TASK OBJECTIVE
Keeping each line exactly as it is, output all of the records.

AVAILABLE DATA

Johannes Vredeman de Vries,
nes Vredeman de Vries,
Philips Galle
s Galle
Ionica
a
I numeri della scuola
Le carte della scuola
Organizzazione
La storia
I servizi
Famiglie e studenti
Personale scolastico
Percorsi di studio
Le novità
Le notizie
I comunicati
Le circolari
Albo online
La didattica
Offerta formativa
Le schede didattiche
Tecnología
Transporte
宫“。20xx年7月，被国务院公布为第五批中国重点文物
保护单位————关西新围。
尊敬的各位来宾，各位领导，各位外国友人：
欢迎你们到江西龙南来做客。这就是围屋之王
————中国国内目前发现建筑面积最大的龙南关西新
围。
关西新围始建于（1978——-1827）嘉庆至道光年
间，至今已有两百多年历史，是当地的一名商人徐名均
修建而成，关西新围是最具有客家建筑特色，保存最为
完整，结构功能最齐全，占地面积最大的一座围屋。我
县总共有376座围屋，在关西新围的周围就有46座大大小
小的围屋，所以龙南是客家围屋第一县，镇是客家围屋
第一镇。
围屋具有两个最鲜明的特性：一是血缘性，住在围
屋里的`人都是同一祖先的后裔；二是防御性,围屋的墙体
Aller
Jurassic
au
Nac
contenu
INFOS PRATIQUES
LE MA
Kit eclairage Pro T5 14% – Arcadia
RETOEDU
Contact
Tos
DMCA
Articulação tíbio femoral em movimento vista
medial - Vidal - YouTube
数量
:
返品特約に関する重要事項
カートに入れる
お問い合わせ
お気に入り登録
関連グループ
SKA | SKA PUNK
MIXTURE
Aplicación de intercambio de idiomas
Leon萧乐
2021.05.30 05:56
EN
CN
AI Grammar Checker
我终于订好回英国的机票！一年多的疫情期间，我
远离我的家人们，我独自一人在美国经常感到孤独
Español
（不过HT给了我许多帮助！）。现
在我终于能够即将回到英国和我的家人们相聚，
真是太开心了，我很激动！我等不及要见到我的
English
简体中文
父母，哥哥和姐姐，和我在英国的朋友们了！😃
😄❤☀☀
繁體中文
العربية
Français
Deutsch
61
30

EXERCISE SOLUTION
Johannes Vredeman de Vries,
nes Vredeman de Vries,
Philips Galle
s Galle
Ionica
a
I numeri della scuola
Le carte della scuola
Organizzazione
La storia
I servizi
Famiglie e studenti
Personale scolastico
Percorsi di studio
Le novità
Le notizie
I comunicati
Le circolari
Albo online
La didattica
Offerta formativa
Le schede didattiche
Tecnología
Transporte
宫“。20xx年7月，被国务院公布为第五批中国重点文物
保护单位————关西新围。
尊敬的各位来宾，各位领导，各位外国友人：
欢迎你们到江西龙南来做客。这就是围屋之王
————中国国内目前发现建筑面积最大的龙南关西新
围。
关西新围始建于（1978——-1827）嘉庆至道光年
间，至今已有两百多年历史，是当地的一名商人徐名均
修建而成，关西新围是最具有客家建筑特色，保存最为
完整，结构功能最齐全，占地面积最大的一座围屋。我
县总共有376座围屋，在关西新围的周围就有46座大大小
小的围屋，所以龙南是客家围屋第一县，镇是客家围屋
第一镇。
围屋具有两个最鲜明的特性：一是血缘性，住在围
屋里的`人都是同一祖先的后裔；二是防御性,围屋的墙体
Aller
Jurassic
au
Nac
contenu
INFOS PRATIQUES
LE MA
Kit eclairage Pro T5 14% – Arcadia
RETOEDU
Contact
Tos
DMCA
Articulação tíbio femoral em movimento vista
medial - Vidal - YouTube
数量
:
返品特約に関する重要事項
カートに入れる
お問い合わせ
お気に入り登録
関連グループ
SKA | SKA PUNK
MIXTURE
Aplicación de intercambio de idiomas
Leon萧乐
2021.05.30 05:56
EN
CN
AI Grammar Checker
我终于订好回英国的机票！一年多的疫情期间，我
远离我的家人们，我独自一人在美国经常感到孤独
Español
（不过HT给了我许多帮助！）。现
在我终于能够即将回到英国和我的家人们相聚，
真是太开心了，我很激动！我等不及要见到我的
English
简体中文
父母，哥哥和姐姐，和我在英国的朋友们了！😃
😄❤☀☀
繁體中文
العربية
Français
Deutsch
61
30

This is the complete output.